> INSTRUCTION: Filter the lines below, copying every line that contains the word "Bordplader".

Data records
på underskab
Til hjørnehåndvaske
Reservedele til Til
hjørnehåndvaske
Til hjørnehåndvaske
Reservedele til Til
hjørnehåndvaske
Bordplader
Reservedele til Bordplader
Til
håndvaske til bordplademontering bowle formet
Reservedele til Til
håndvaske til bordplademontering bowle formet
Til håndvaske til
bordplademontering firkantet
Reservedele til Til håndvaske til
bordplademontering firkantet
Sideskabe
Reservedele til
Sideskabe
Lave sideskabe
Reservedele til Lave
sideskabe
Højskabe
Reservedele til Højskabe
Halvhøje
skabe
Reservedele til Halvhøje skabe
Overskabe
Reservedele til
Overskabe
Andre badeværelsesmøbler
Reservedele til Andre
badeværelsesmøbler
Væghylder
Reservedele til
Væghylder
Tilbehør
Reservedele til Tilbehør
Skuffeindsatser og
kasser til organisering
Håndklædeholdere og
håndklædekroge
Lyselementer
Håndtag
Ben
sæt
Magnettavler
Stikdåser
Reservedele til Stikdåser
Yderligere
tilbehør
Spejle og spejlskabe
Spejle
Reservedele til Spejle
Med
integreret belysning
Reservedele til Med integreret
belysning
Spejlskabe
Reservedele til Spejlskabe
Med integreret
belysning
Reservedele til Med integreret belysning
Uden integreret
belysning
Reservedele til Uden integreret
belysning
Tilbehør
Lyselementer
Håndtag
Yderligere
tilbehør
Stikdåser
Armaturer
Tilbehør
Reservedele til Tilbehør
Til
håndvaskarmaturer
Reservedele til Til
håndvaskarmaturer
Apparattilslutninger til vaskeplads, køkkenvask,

> RESULT OF THIS EXERCISE:
Bordplader
Reservedele til Bordplader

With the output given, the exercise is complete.